All of the data below is to be repeated exactly, except for the pictures.

◆ DATA SHOWN ◆
+-------+

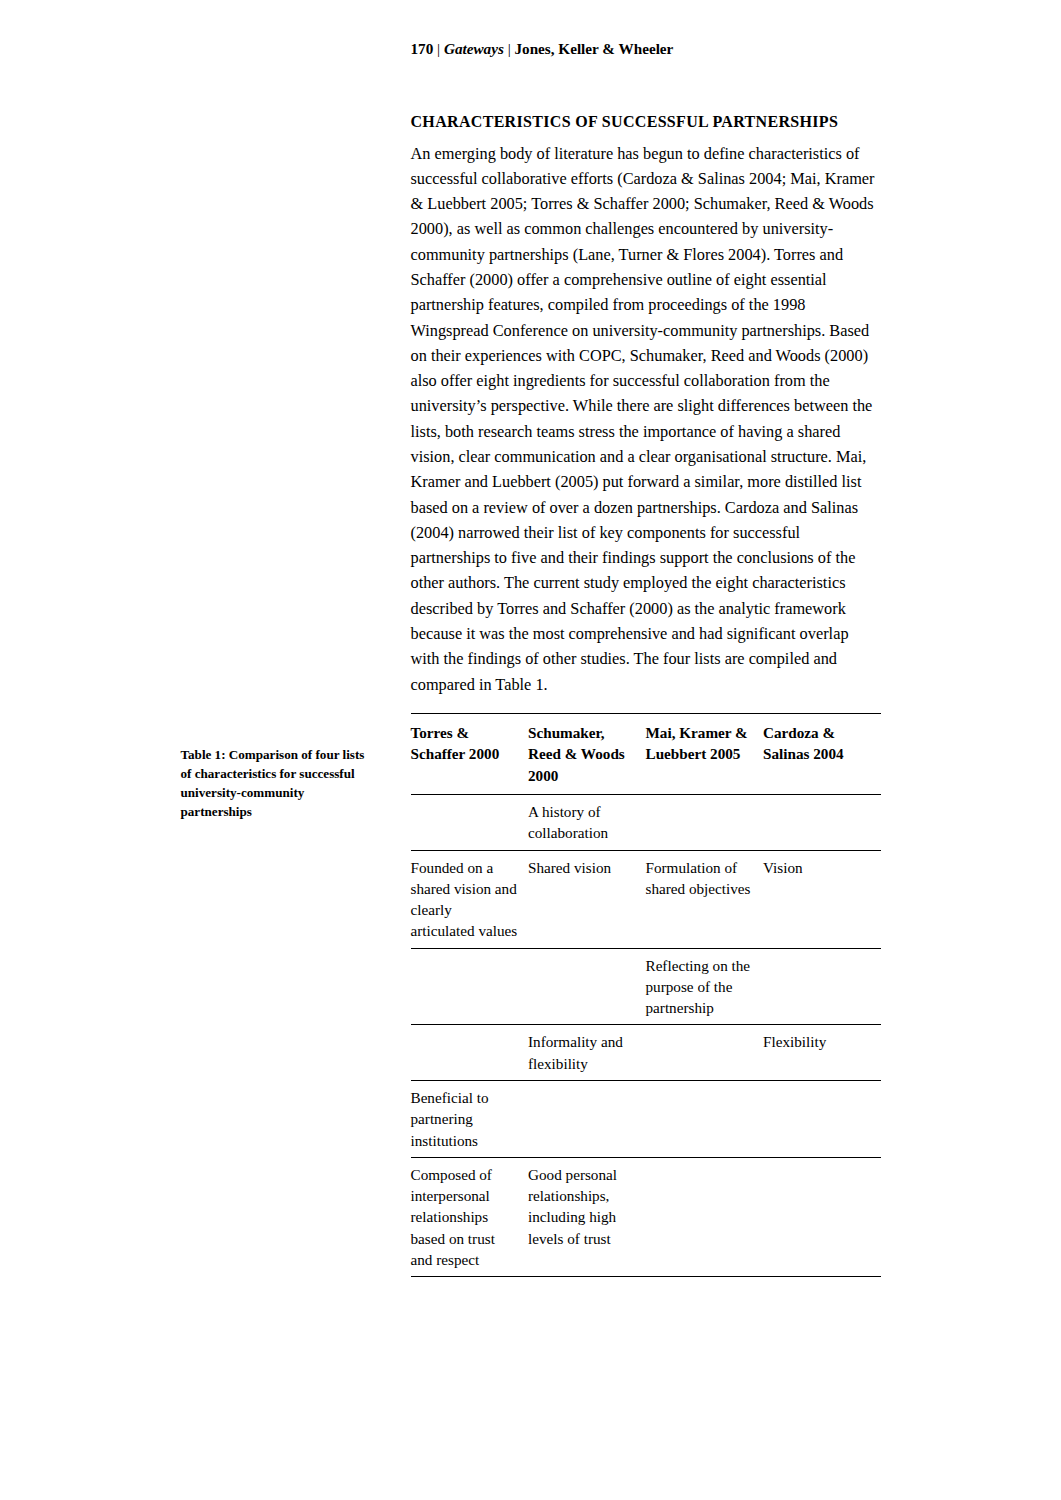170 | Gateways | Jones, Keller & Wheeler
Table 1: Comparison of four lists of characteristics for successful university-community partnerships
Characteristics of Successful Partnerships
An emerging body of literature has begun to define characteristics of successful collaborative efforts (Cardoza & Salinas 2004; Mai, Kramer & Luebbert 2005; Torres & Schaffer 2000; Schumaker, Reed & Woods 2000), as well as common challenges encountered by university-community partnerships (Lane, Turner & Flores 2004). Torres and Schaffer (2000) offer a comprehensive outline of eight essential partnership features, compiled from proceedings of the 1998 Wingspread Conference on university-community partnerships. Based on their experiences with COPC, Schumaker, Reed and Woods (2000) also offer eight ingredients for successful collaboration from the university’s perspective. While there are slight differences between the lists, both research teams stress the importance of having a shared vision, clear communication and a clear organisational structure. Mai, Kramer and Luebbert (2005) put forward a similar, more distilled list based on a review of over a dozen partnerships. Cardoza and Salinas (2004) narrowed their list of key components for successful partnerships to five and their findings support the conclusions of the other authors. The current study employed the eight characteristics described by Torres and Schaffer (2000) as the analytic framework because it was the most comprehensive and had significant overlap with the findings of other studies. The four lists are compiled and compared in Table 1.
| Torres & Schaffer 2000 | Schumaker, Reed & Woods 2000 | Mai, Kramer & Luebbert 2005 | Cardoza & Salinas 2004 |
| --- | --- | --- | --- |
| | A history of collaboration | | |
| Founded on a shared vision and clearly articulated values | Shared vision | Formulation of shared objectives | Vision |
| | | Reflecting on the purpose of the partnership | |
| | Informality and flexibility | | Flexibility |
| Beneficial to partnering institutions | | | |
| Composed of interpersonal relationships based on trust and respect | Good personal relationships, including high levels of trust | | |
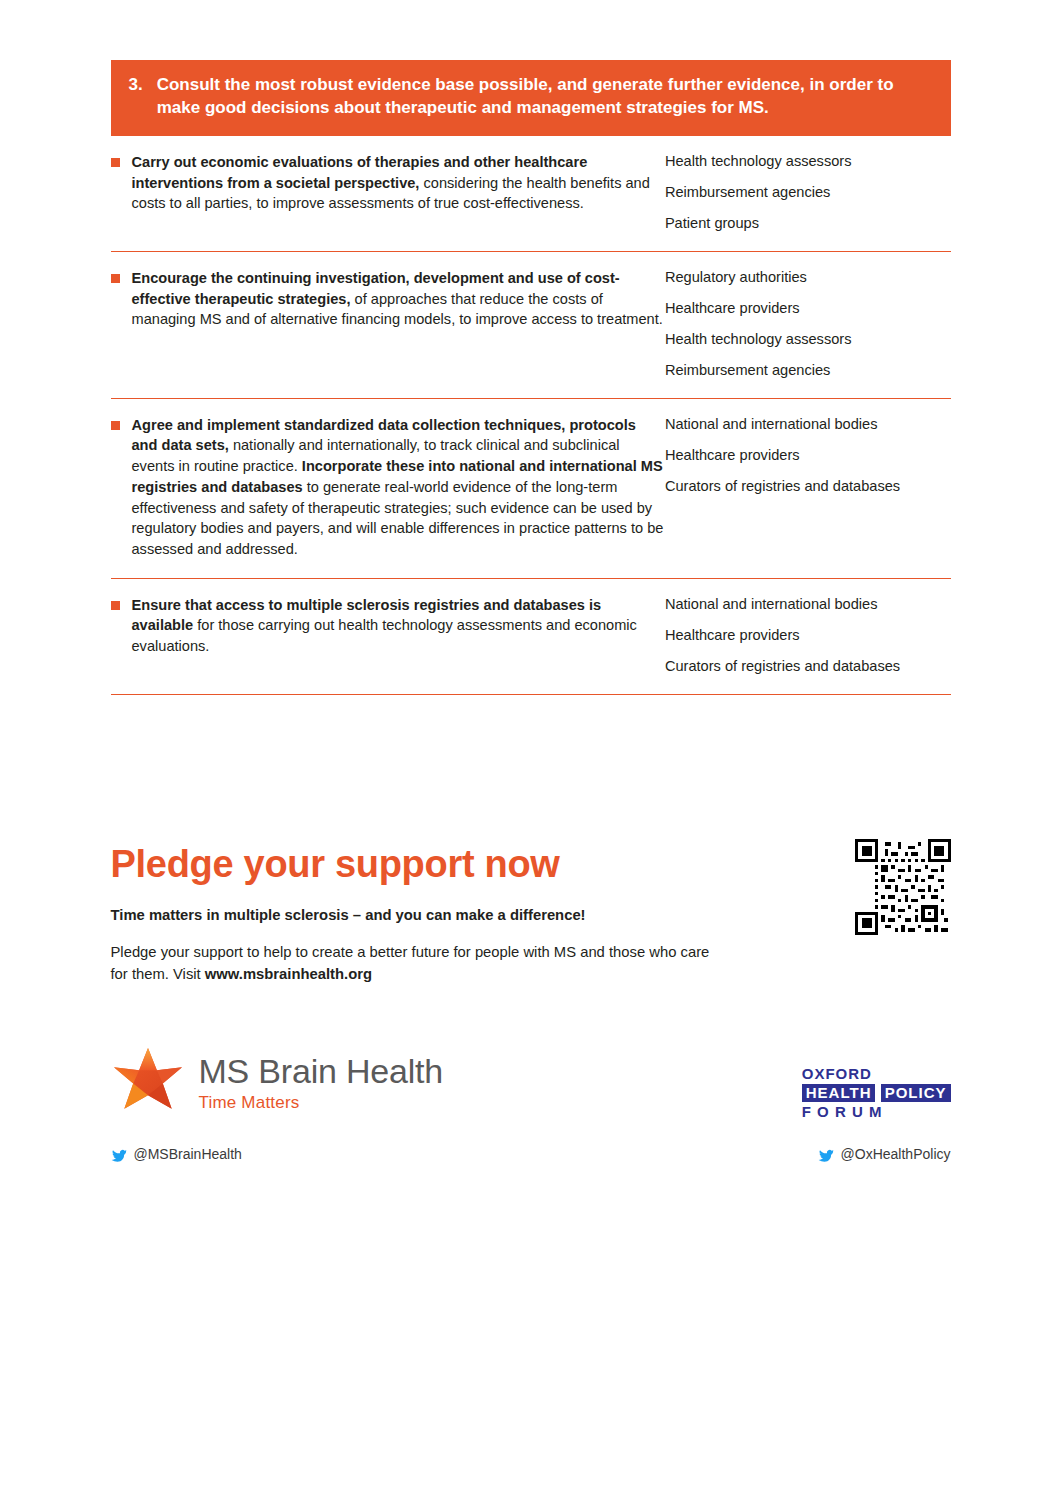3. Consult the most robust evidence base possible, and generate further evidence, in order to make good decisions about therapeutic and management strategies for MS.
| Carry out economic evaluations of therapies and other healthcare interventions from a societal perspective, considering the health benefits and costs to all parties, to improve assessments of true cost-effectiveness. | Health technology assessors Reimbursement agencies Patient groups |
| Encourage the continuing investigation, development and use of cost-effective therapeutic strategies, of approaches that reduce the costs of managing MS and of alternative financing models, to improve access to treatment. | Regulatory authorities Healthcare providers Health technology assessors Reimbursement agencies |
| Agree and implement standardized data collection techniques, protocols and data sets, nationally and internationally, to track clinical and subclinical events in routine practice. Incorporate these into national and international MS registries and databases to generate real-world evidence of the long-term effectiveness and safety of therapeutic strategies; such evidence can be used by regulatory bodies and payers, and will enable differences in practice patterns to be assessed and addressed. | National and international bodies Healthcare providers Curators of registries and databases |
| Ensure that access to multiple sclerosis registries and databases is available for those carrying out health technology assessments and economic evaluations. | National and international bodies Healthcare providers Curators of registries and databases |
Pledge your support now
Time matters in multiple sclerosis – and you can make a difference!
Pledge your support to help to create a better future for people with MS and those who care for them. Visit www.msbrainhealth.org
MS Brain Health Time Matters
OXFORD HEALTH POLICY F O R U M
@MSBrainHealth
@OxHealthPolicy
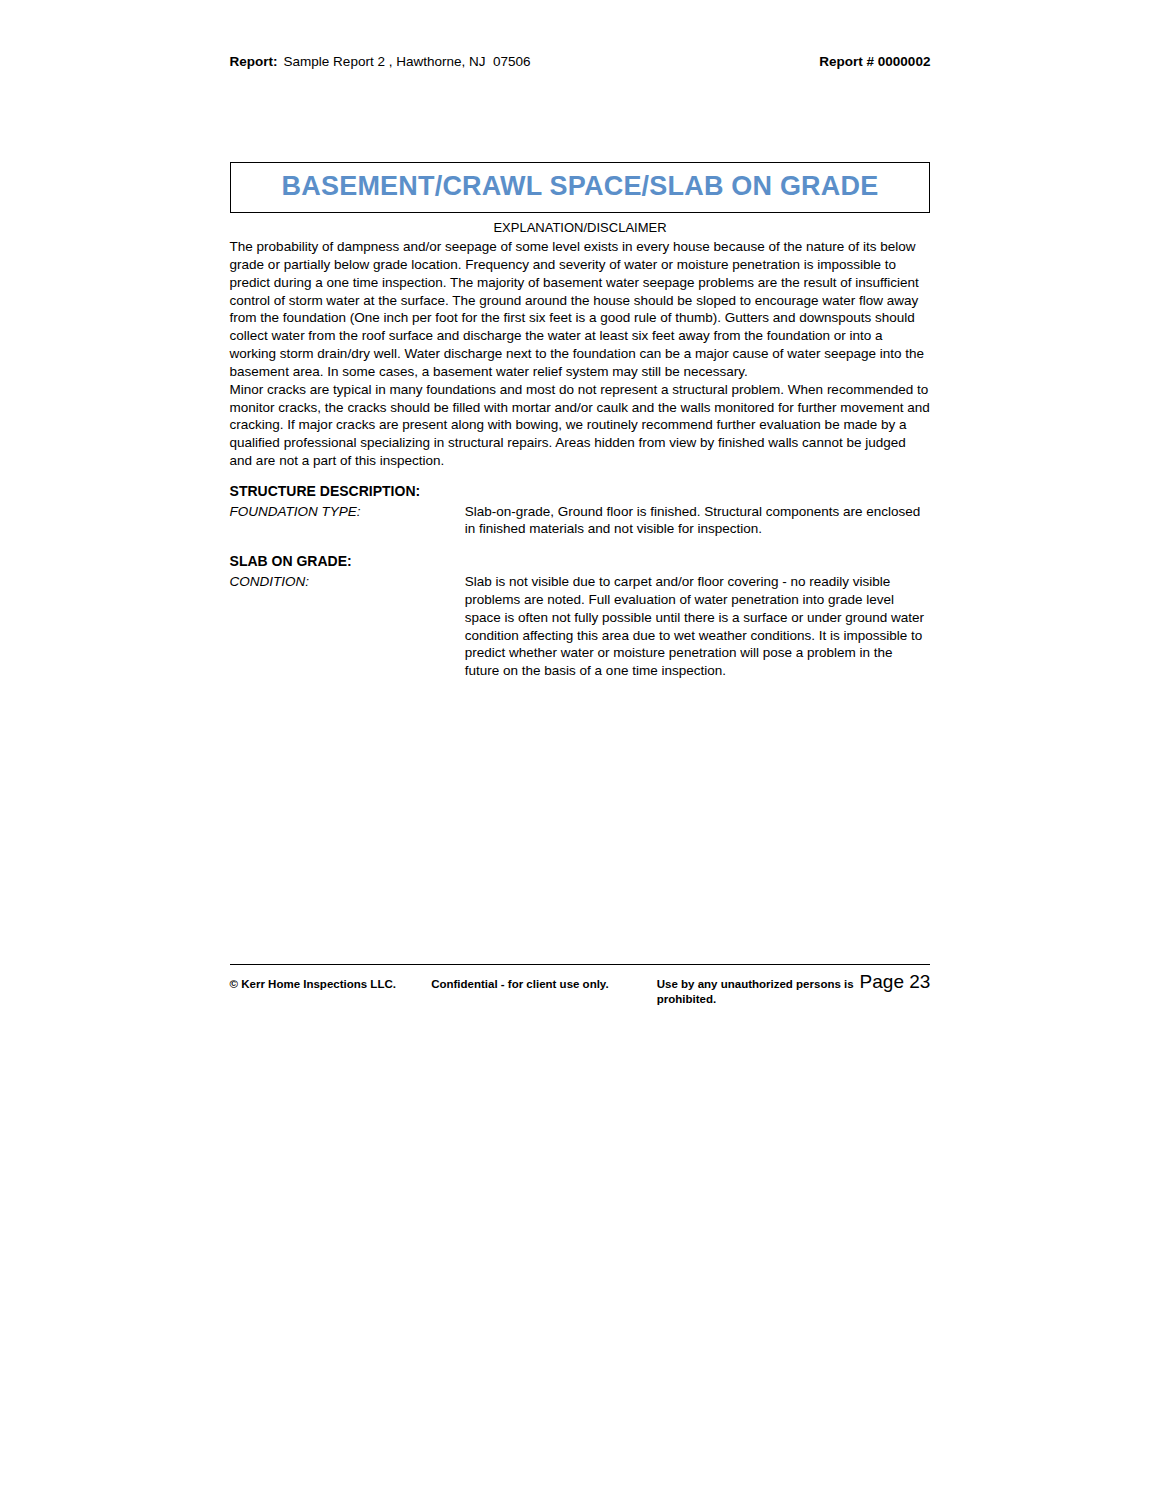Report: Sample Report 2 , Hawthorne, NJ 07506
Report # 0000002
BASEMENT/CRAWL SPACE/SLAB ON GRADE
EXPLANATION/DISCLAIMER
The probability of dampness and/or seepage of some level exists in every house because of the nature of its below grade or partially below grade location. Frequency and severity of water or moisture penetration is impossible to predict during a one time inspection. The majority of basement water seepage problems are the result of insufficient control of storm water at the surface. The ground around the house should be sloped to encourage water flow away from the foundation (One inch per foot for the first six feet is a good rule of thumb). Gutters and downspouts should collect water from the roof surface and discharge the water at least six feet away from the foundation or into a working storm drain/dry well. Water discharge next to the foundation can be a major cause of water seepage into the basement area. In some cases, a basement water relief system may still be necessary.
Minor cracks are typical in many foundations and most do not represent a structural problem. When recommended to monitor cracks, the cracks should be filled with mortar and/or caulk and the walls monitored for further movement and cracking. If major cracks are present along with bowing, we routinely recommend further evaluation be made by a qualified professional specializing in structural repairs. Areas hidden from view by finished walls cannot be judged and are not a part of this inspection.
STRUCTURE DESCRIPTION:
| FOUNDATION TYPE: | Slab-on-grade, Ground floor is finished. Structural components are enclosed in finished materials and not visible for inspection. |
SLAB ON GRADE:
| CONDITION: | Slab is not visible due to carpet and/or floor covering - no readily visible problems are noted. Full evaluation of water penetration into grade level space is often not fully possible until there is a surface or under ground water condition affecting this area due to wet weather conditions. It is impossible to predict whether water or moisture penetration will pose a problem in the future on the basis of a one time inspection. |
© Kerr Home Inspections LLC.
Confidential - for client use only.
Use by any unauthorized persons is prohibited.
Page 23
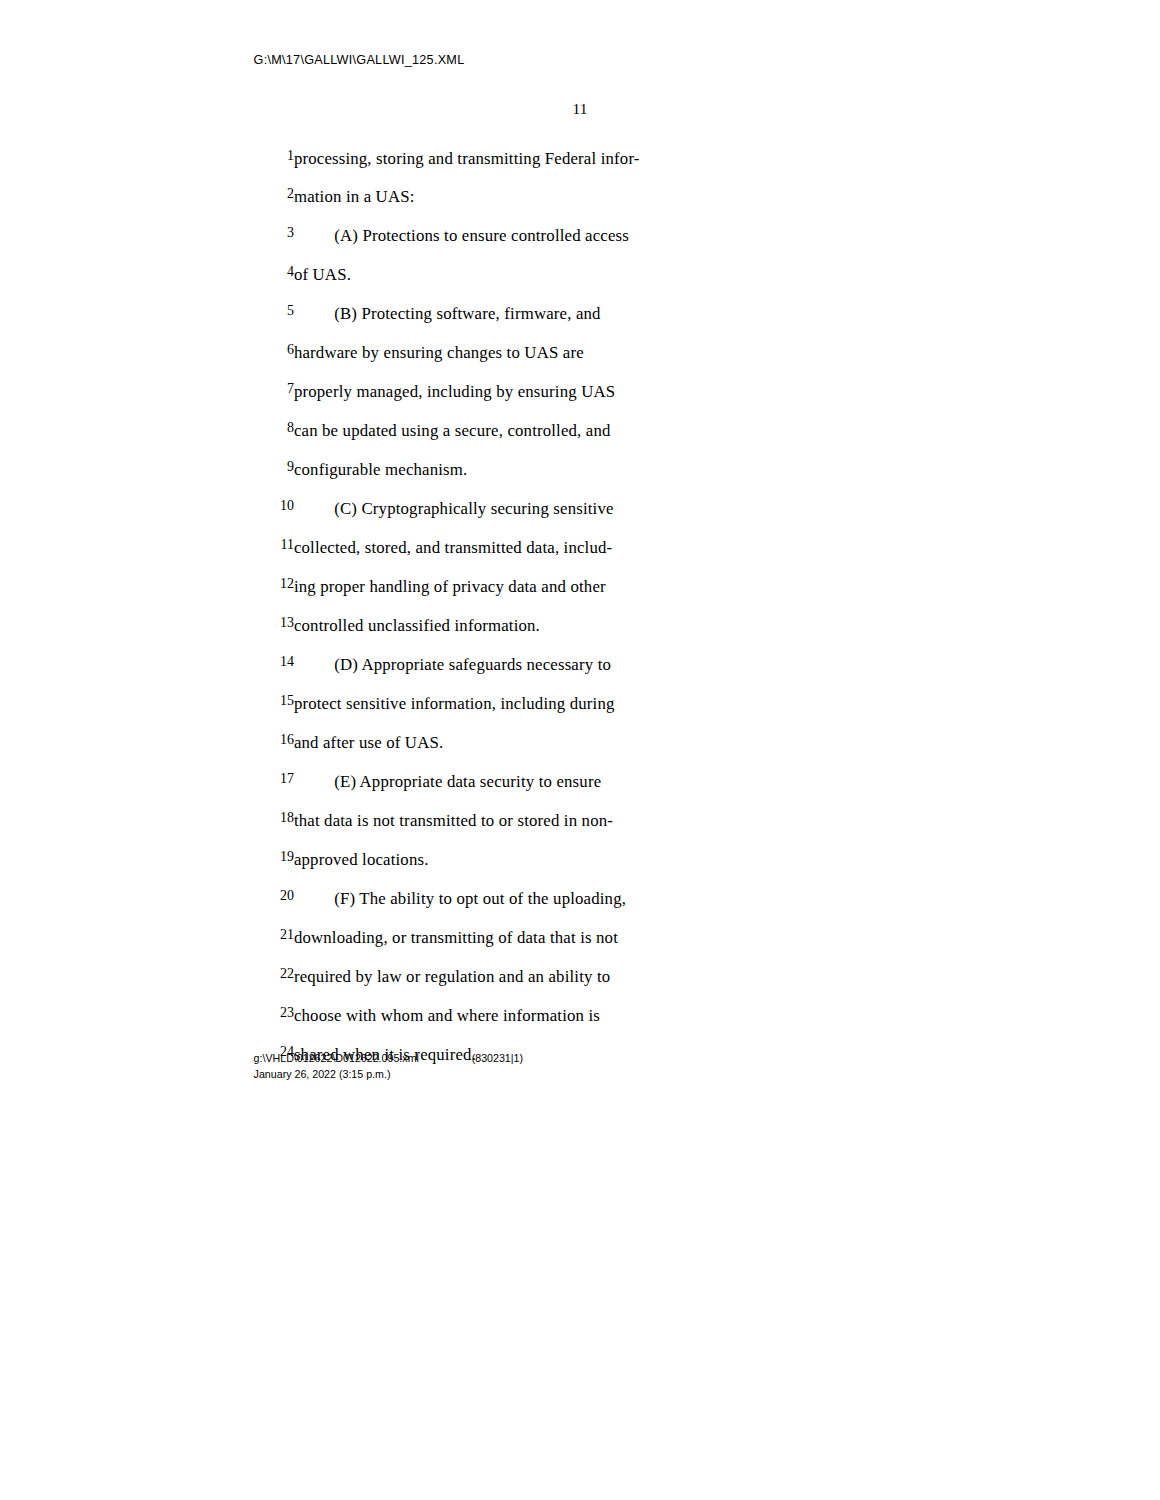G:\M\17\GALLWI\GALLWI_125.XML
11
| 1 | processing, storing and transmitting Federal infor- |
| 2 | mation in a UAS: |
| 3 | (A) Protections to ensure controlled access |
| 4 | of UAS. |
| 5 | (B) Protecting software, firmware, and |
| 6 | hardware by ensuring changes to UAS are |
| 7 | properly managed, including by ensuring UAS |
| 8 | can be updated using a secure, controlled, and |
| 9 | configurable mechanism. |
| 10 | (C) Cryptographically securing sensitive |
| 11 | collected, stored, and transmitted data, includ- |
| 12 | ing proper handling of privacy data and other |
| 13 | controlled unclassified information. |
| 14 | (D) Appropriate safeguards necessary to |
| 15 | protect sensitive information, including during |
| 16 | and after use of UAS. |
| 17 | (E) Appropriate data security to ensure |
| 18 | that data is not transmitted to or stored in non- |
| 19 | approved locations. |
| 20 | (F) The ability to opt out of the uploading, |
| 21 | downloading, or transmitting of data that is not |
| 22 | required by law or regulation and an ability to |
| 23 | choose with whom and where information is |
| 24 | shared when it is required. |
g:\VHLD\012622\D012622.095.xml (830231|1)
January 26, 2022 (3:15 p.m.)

+-------+

◆ ANSWER BELOW ◆
170 | Gateways | Jones, Keller & Wheeler
Table 1: Comparison of four lists of characteristics for successful university-community partnerships
Characteristics of Successful Partnerships
An emerging body of literature has begun to define characteristics of successful collaborative efforts (Cardoza & Salinas 2004; Mai, Kramer & Luebbert 2005; Torres & Schaffer 2000; Schumaker, Reed & Woods 2000), as well as common challenges encountered by university-community partnerships (Lane, Turner & Flores 2004). Torres and Schaffer (2000) offer a comprehensive outline of eight essential partnership features, compiled from proceedings of the 1998 Wingspread Conference on university-community partnerships. Based on their experiences with COPC, Schumaker, Reed and Woods (2000) also offer eight ingredients for successful collaboration from the university’s perspective. While there are slight differences between the lists, both research teams stress the importance of having a shared vision, clear communication and a clear organisational structure. Mai, Kramer and Luebbert (2005) put forward a similar, more distilled list based on a review of over a dozen partnerships. Cardoza and Salinas (2004) narrowed their list of key components for successful partnerships to five and their findings support the conclusions of the other authors. The current study employed the eight characteristics described by Torres and Schaffer (2000) as the analytic framework because it was the most comprehensive and had significant overlap with the findings of other studies. The four lists are compiled and compared in Table 1.
| Torres & Schaffer 2000 | Schumaker, Reed & Woods 2000 | Mai, Kramer & Luebbert 2005 | Cardoza & Salinas 2004 |
| --- | --- | --- | --- |
| | A history of collaboration | | |
| Founded on a shared vision and clearly articulated values | Shared vision | Formulation of shared objectives | Vision |
| | | Reflecting on the purpose of the partnership | |
| | Informality and flexibility | | Flexibility |
| Beneficial to partnering institutions | | | |
| Composed of interpersonal relationships based on trust and respect | Good personal relationships, including high levels of trust | | |
3. Consult the most robust evidence base possible, and generate further evidence, in order to make good decisions about therapeutic and management strategies for MS.
| Carry out economic evaluations of therapies and other healthcare interventions from a societal perspective, considering the health benefits and costs to all parties, to improve assessments of true cost-effectiveness. | Health technology assessors Reimbursement agencies Patient groups |
| Encourage the continuing investigation, development and use of cost-effective therapeutic strategies, of approaches that reduce the costs of managing MS and of alternative financing models, to improve access to treatment. | Regulatory authorities Healthcare providers Health technology assessors Reimbursement agencies |
| Agree and implement standardized data collection techniques, protocols and data sets, nationally and internationally, to track clinical and subclinical events in routine practice. Incorporate these into national and international MS registries and databases to generate real-world evidence of the long-term effectiveness and safety of therapeutic strategies; such evidence can be used by regulatory bodies and payers, and will enable differences in practice patterns to be assessed and addressed. | National and international bodies Healthcare providers Curators of registries and databases |
| Ensure that access to multiple sclerosis registries and databases is available for those carrying out health technology assessments and economic evaluations. | National and international bodies Healthcare providers Curators of registries and databases |
Pledge your support now
Time matters in multiple sclerosis – and you can make a difference!
Pledge your support to help to create a better future for people with MS and those who care for them. Visit www.msbrainhealth.org
MS Brain Health Time Matters
OXFORD HEALTH POLICY F O R U M
@MSBrainHealth
@OxHealthPolicy
Report: Sample Report 2 , Hawthorne, NJ 07506
Report # 0000002
BASEMENT/CRAWL SPACE/SLAB ON GRADE
EXPLANATION/DISCLAIMER
The probability of dampness and/or seepage of some level exists in every house because of the nature of its below grade or partially below grade location. Frequency and severity of water or moisture penetration is impossible to predict during a one time inspection. The majority of basement water seepage problems are the result of insufficient control of storm water at the surface. The ground around the house should be sloped to encourage water flow away from the foundation (One inch per foot for the first six feet is a good rule of thumb). Gutters and downspouts should collect water from the roof surface and discharge the water at least six feet away from the foundation or into a working storm drain/dry well. Water discharge next to the foundation can be a major cause of water seepage into the basement area. In some cases, a basement water relief system may still be necessary.
Minor cracks are typical in many foundations and most do not represent a structural problem. When recommended to monitor cracks, the cracks should be filled with mortar and/or caulk and the walls monitored for further movement and cracking. If major cracks are present along with bowing, we routinely recommend further evaluation be made by a qualified professional specializing in structural repairs. Areas hidden from view by finished walls cannot be judged and are not a part of this inspection.
STRUCTURE DESCRIPTION:
| FOUNDATION TYPE: | Slab-on-grade, Ground floor is finished. Structural components are enclosed in finished materials and not visible for inspection. |
SLAB ON GRADE:
| CONDITION: | Slab is not visible due to carpet and/or floor covering - no readily visible problems are noted. Full evaluation of water penetration into grade level space is often not fully possible until there is a surface or under ground water condition affecting this area due to wet weather conditions. It is impossible to predict whether water or moisture penetration will pose a problem in the future on the basis of a one time inspection. |
© Kerr Home Inspections LLC.
Confidential - for client use only.
Use by any unauthorized persons is prohibited.
Page 23
G:\M\17\GALLWI\GALLWI_125.XML
11
| 1 | processing, storing and transmitting Federal infor- |
| 2 | mation in a UAS: |
| 3 | (A) Protections to ensure controlled access |
| 4 | of UAS. |
| 5 | (B) Protecting software, firmware, and |
| 6 | hardware by ensuring changes to UAS are |
| 7 | properly managed, including by ensuring UAS |
| 8 | can be updated using a secure, controlled, and |
| 9 | configurable mechanism. |
| 10 | (C) Cryptographically securing sensitive |
| 11 | collected, stored, and transmitted data, includ- |
| 12 | ing proper handling of privacy data and other |
| 13 | controlled unclassified information. |
| 14 | (D) Appropriate safeguards necessary to |
| 15 | protect sensitive information, including during |
| 16 | and after use of UAS. |
| 17 | (E) Appropriate data security to ensure |
| 18 | that data is not transmitted to or stored in non- |
| 19 | approved locations. |
| 20 | (F) The ability to opt out of the uploading, |
| 21 | downloading, or transmitting of data that is not |
| 22 | required by law or regulation and an ability to |
| 23 | choose with whom and where information is |
| 24 | shared when it is required. |
g:\VHLD\012622\D012622.095.xml (830231|1)
January 26, 2022 (3:15 p.m.)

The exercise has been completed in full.